Tag der Pflege: „Pflege braucht Freiraum und muss bezahlbar sein“
AWO Schwaben fordert verlässliches System
Zum Tag der Pflege am 12. Mai spricht Dieter Egger, Vorstandsvorsitzender der AWO Schwaben, Klartext: Die Eigenanteile in der Pflege müssen gedeckelt, Ausbildungskosten vom Staat übernommen und Investitionen in Pflegeheime staatlich gefördert werden.
Von Bruno Stubenrauch

Dieter Egger, Vorstandsvorsitzender der AWO-Schwaben (Foto: Guido Köninger)
Die hohen Eigenanteile in der stationären Pflege belasten viele Senioren massiv. Dieter Egger, dessen Verband 22 Seniorenheime betreibt, betont: „Gute Pflege hat ihren Preis.“ Der Anteil der Personalkosten liege bei über 70 Prozent. Dennoch müsse Pflege bezahlbar sein – die AWO spricht sich seit Jahren für eine Deckelung des Eigenanteils aus.

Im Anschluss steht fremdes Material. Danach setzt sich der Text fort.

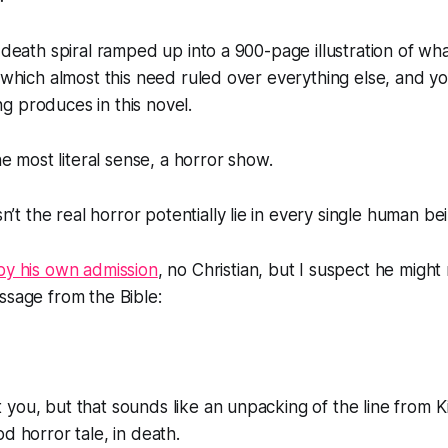
t death spiral ramped up into a 900-page illustration of w
n which almost this need ruled over everything else, and y
g produces in this novel.
the most literal sense, a horror show.
n’t the real horror potentially lie in every single human be
by his own admission
, no Christian, but I suspect he might
ssage from the Bible:
you, but that sounds like an unpacking of the line from K
d horror tale, in death.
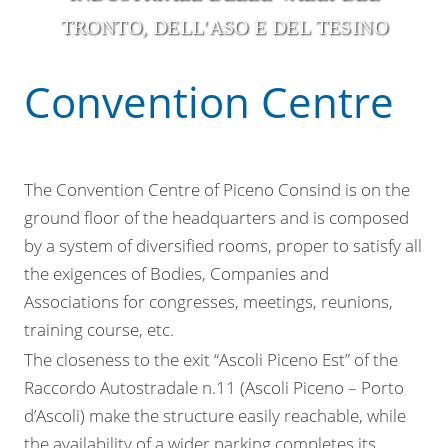
TRONTO, DELL'ASO E DEL TESINO
Convention Centre
The Convention Centre of Piceno Consind is on the
ground floor of the headquarters and is composed
by a system of diversified rooms, proper to satisfy all
the exigences of Bodies, Companies and
Associations for congresses, meetings, reunions,
training course, etc.
The closeness to the exit “Ascoli Piceno Est” of the
Raccordo Autostradale n.11 (Ascoli Piceno – Porto
d’Ascoli) make the structure easily reachable, while
the availability of a wider parking completes its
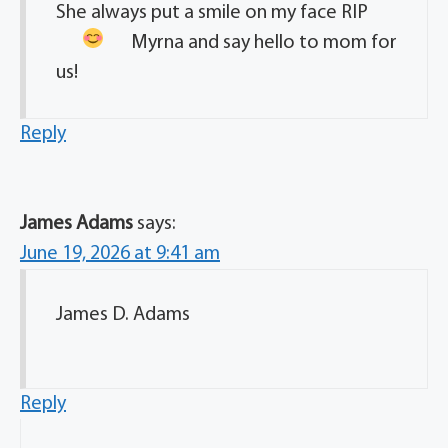
She always put a smile on my face
RIP
Myrna and say hello to mom for
us!
Reply
James Adams
says:
June 19, 2026 at 9:41 am
James D. Adams
Reply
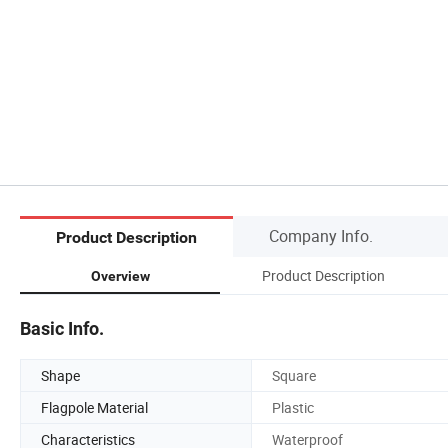
Company Info.
Product Description
Product Description
Overview
Basic Info.
Shape
Square
Flagpole Material
Plastic
Characteristics
Waterproof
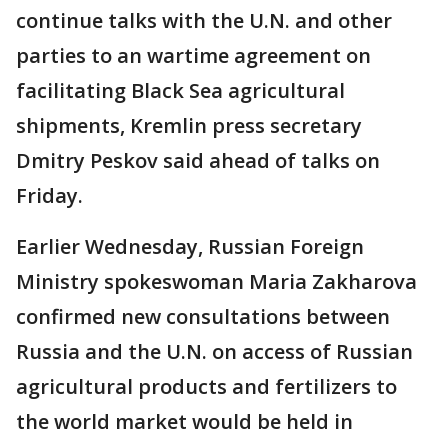
continue talks with the U.N. and other
parties to an wartime agreement on
facilitating Black Sea agricultural
shipments, Kremlin press secretary
Dmitry Peskov said ahead of talks on
Friday.
Earlier Wednesday, Russian Foreign
Ministry spokeswoman Maria Zakharova
confirmed new consultations between
Russia and the U.N. on access of Russian
agricultural products and fertilizers to
the world market would be held in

Kritik an gesetzlichen Regeln
Besonders ärgert Egger, dass Ausbildungskosten für Pflegekräfte gesetzlich auf die Bewohner umgelegt werden müssen. „Dies entbehrt jeglicher Sozialstaatlichkeit“, kritisiert er. Auch die fehlende staatliche Förderung von Investitionskosten (etwa für Instandhaltung oder Neubauten) sei ein Skandal – schließlich sei dies in anderen Bereichen wie Kita- oder Schulbau selbstverständlich. „Pflege ist ein gesamtgesellschaftliches Thema und Altenpflege ist eindeutig eine Aufgabe des Staates“, so Egger.
Forderungen an die Politik
Die AWO Schwaben fordert:
- Staatliche Übernahme der Ausbildungskosten in der Pflege;
- Wiedereinführung der Investitionskostenförderung für Pflegeheime;
- Verlässliche Rahmenbedingungen für Träger und Pflegebedürftige.
Mehr individuelle Pflege
Statt „Standardpflege von der Stange“ brauche es Freiräume für eine individuelle, bedürfnisorientierte Pflege. „Pflege muss sich immer an den Bedürfnissen des einzelnen Menschen orientieren und darf nicht durch starre, von außen vorgegebene Kriterien bestimmt werden“, so Egger. Zudem plädiert er für mehr solitäre Kurzzeitpflege-Einrichtungen, um den Übergang vom Krankenhaus zurück ins eigene Zuhause zu erleichtern.
Die AWO Schwaben ist ein Verband der Freien Wohlfahrtspflege mit mehr als 2.800 MitarbeiIter*innen. Der Bezirksverband betreibt rund 100 Einrichtungen und Dienste in den Bereichen Kinder- und Jugendhilfe, Altenhilfe, Behindertenhilfe und Gesundheitshilfe. Hierzu zählen unter anderem 37 Kindertageseinrichtungen, 22 Seniorenheime, das Sozialzentrum in Neuburg a. D., zwei Fachklinken für Suchtkranke sowie das Zentrum für Aidsarbeit Schwaben (ZAS). Damit gehört der AWO Bezirksverband zu den größten sozialen Dienstleistern in Schwaben. In 13 Kreisverbänden und rund 70 Ortsvereinen sind fast 7.000 Mitglieder ehrenamtlich organisiert.